Ieri si è svolto l’ultimo evento di Una Settimana per Tina giunta alla terza edizione. In Via Paolo Poggi 11 a San Lazzaro di Savena si è tenuta l’Assemblea delle maestranze “Conserve Italia” Società Cooperativa Agricola. Con la partecipazione di: Luisa Guidone Presidente del Consiglio comunale di Bologna. Le rappresentanze sindacali FAI Cisl, CISL, FLAI Cgil, Uila Uil e UIL, e le rappresentanti delle associazioni CIF e UDI. Marzia Montebugnoli, Cisl, Coordinamento Azioni Positive UST Metropolitana ha affermato che “le donne hanno le soft skills. Qualità che danno risultati migliori nel tempo. Fa piacere sottolineare che alcune tra le più grandi aziende sono guidate da donne come la Microsoft e Amazon. Dobbiamo investire sui servizi della persona, per il futuro noi dobbiamo combattere oggi. Combattere un linguaggio, quello che fa apparire normale la discriminazione e l’offesa”. Presente anche Giuseppina Morolli Segretaria Uil della provincia di Rimini che ha sottolineato il fatto di essere “felice in quanto donna, madre, nonna e figlia. Arrivo dal posto di lavoro, ho toccato tutte le fasi e quotidianamente ho a che fare con i problemi di tutti. Oggi vorrei toccare il tema delle molestie nei luoghi di lavoro, un tema importante e difficile da trattare. Con tutti i pregi e i difetti in Emilia Romagna abbiamo il pregio di aver stretto accordi che recepiscono la normativa europea sulle discriminazioni. È importante che questo venga recepito all’interno della contrattazione con l’azienda. Quello che è venuto fuori è stato un patto affinchè la contrattazione di genere venga recepita da tutte le politiche. Un benessere organizzativo genera maggiore produttività e armonia. Abbiamo bisogno di affiancare ai tavoli di trattativa gli uomini e le donne. Condividere insieme un percorso”.

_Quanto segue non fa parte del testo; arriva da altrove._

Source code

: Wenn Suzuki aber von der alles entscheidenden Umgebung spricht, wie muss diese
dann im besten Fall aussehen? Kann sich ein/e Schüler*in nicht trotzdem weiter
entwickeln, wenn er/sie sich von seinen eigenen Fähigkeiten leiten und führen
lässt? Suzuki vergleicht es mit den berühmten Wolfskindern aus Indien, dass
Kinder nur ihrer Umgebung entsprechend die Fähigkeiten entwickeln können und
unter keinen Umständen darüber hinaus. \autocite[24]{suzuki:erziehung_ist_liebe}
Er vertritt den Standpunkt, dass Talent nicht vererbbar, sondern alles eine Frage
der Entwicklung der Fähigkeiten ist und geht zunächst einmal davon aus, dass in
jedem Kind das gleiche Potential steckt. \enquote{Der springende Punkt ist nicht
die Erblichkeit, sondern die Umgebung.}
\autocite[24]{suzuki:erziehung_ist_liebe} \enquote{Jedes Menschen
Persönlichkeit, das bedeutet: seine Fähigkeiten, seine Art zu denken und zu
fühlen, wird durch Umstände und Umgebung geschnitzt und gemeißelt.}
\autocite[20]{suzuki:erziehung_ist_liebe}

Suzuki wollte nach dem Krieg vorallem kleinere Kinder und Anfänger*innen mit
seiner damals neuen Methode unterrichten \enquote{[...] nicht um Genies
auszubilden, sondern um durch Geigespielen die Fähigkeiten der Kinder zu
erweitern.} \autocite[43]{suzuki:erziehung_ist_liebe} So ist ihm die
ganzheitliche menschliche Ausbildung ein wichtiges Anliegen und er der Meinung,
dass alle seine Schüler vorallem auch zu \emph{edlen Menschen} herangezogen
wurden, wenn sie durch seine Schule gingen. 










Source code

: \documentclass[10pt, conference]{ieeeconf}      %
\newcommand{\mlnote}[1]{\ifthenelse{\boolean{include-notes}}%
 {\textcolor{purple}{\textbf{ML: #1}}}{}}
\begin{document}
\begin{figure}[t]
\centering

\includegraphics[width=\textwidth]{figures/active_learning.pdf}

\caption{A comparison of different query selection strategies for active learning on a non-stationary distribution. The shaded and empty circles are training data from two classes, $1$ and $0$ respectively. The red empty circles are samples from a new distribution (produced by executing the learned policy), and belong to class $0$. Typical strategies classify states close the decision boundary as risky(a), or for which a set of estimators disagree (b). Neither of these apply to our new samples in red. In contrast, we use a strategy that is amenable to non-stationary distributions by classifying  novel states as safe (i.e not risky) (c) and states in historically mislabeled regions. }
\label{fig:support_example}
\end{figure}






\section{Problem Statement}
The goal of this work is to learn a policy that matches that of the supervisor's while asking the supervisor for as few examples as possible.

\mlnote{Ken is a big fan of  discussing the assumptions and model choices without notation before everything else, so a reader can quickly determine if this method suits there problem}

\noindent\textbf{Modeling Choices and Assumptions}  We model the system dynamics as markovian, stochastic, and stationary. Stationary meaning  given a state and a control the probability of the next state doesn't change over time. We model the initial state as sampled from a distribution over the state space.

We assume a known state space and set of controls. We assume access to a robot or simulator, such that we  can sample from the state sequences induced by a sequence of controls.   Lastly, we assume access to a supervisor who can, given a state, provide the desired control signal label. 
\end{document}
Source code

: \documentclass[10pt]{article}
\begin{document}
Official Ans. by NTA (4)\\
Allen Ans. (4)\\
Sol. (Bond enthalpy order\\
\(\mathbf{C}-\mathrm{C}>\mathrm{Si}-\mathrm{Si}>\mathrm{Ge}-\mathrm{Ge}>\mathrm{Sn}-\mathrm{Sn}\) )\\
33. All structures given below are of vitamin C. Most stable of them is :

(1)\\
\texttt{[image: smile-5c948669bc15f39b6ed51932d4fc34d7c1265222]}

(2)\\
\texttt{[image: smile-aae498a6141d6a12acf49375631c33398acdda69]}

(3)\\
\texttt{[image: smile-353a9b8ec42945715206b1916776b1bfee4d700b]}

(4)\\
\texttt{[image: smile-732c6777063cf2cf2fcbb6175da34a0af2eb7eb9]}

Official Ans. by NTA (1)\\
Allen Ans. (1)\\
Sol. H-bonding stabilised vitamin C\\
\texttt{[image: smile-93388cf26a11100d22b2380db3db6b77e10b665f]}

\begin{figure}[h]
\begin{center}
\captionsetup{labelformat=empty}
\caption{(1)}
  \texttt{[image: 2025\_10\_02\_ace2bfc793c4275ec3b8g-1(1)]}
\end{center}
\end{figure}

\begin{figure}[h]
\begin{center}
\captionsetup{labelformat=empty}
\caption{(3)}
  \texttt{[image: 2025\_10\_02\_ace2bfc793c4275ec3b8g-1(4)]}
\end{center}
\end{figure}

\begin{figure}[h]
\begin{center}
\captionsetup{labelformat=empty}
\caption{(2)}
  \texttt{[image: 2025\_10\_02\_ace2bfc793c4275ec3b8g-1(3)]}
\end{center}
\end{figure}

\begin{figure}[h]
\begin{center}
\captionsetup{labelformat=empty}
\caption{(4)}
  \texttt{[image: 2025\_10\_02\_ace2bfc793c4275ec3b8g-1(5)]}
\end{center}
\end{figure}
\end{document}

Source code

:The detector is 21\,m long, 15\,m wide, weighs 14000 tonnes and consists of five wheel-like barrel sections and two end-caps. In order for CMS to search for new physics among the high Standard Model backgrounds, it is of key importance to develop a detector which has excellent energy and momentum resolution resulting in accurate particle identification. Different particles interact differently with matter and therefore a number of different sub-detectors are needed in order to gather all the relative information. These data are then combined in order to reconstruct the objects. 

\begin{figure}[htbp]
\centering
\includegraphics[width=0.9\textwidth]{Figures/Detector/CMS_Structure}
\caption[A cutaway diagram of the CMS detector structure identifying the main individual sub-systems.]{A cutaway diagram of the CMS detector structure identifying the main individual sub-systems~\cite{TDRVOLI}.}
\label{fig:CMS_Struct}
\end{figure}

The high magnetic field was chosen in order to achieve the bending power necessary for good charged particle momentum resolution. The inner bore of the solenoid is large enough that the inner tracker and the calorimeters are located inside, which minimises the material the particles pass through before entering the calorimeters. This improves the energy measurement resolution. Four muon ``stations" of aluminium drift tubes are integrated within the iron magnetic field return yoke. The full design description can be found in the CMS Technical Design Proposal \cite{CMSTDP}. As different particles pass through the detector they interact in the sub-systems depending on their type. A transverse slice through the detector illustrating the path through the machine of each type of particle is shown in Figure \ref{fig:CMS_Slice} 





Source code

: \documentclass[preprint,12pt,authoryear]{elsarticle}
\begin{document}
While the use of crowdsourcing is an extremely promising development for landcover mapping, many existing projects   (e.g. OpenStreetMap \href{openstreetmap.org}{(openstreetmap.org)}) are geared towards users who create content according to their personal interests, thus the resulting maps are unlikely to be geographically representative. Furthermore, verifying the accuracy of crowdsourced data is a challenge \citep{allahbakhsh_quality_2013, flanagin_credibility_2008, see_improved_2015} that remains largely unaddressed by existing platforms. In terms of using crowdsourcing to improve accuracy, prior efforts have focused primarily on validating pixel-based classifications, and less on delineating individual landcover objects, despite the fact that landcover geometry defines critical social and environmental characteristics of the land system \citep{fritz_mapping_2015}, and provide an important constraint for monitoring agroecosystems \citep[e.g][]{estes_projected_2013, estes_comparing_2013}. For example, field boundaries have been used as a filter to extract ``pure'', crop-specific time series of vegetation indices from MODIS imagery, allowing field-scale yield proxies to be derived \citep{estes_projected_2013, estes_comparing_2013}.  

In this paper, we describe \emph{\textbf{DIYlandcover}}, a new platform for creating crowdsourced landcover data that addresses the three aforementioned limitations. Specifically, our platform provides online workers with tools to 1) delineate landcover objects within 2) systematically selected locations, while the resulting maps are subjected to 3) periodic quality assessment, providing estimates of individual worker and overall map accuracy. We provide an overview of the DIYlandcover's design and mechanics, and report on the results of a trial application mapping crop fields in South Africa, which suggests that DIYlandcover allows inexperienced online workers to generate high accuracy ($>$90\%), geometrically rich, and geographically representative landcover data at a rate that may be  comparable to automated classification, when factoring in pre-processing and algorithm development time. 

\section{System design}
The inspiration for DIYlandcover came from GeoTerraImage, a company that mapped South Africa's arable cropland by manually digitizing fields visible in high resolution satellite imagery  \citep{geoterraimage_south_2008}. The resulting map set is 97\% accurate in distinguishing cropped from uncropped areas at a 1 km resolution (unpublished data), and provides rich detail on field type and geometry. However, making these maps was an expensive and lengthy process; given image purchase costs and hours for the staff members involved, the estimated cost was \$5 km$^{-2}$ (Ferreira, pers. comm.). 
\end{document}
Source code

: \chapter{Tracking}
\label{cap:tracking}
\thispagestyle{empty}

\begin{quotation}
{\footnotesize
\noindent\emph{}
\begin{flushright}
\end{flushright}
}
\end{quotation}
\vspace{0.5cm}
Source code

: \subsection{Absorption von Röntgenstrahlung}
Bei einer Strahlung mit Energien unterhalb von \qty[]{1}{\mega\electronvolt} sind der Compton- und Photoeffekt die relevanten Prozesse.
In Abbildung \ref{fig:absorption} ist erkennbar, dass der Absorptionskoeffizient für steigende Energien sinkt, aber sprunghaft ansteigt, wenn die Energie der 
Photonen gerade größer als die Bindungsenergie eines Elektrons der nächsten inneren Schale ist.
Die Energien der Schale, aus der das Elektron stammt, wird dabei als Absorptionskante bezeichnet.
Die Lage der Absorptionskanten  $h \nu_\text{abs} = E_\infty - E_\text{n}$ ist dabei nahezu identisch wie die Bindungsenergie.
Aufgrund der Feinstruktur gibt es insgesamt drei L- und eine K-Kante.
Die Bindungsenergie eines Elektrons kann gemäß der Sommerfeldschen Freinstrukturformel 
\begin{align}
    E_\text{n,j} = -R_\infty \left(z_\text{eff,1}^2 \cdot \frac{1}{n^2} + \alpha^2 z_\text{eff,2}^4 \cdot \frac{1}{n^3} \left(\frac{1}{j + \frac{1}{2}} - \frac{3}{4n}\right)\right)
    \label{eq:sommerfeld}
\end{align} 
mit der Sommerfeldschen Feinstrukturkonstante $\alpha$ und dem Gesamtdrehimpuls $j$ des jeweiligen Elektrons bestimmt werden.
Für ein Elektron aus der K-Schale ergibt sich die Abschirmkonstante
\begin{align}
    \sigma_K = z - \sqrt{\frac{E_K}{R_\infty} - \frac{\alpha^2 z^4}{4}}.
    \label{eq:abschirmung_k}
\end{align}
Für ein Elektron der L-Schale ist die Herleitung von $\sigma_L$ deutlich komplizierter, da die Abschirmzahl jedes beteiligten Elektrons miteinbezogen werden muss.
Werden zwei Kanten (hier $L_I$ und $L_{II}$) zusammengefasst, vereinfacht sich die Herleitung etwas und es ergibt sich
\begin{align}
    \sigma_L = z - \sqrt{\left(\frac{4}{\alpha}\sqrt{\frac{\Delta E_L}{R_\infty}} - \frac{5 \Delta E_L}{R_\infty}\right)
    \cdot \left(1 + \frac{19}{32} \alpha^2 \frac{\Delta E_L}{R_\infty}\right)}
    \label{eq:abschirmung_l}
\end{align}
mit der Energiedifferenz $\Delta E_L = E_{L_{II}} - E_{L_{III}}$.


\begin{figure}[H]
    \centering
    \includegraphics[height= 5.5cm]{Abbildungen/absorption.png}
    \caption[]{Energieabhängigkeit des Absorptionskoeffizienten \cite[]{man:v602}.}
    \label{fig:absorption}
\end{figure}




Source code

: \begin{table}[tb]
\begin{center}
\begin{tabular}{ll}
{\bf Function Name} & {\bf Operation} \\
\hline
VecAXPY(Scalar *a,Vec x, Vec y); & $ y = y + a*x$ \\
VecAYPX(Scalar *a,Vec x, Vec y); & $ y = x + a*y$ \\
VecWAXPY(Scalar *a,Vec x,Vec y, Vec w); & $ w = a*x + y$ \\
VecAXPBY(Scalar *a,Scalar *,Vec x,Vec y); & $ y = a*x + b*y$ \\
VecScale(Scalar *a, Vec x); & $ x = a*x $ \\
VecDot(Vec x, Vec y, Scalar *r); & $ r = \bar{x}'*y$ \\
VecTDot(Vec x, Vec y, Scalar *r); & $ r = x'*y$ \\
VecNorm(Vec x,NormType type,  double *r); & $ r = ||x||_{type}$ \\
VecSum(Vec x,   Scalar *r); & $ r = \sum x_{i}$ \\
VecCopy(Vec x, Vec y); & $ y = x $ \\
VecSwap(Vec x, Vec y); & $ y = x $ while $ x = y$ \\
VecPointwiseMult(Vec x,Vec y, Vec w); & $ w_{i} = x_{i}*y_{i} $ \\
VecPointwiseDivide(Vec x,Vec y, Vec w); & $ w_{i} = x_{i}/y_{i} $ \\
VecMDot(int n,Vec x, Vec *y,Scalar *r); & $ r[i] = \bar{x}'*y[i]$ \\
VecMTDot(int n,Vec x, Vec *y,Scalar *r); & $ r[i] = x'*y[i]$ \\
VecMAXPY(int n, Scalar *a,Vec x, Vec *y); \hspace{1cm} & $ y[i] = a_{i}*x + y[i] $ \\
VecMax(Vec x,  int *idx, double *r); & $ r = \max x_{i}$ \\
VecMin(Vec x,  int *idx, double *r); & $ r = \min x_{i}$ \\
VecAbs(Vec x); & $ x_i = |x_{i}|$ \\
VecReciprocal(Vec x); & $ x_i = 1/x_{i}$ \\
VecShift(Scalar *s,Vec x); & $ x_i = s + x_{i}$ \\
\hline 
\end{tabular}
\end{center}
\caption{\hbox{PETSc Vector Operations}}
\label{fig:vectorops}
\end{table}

Anna Salfi della Segreteria Cgil ha proseguito facendo notare che “l’8 marzo non può esaurirsi in quella giornata. L’8 marzo deve essere tutti i giorni. Le valutazioni che vorrei fare rispetto alla condizione delle donne dentro le aziende attiene a una necessità importante che è di tipo formativo. Quando si ragiona di politiche di genere non si tiene conto che la relazione tra la vita e il lavoro è diversa tra donne e uomini. Le donne quando sono bambine e studentesse sono tutte brave, si laureano bene e poi quando vanno a lavorare incrociano una serie di condizionamenti che si traducono in differenze. Di incarichi, di professioni di carriera. Le ragazze non devono abbandonare i loro sogni e desideri sul lavoro. È importante fare massa critica verso il sistema, avere la testa in aria ma i piedi ben saldi a terra per capire di cosa c’è bisogno”. Luisa Guidone ha infine concluso sottolineando l’importanza di continuare a lavorare insieme nella direzione di assicurare pari diritti sul lavoro.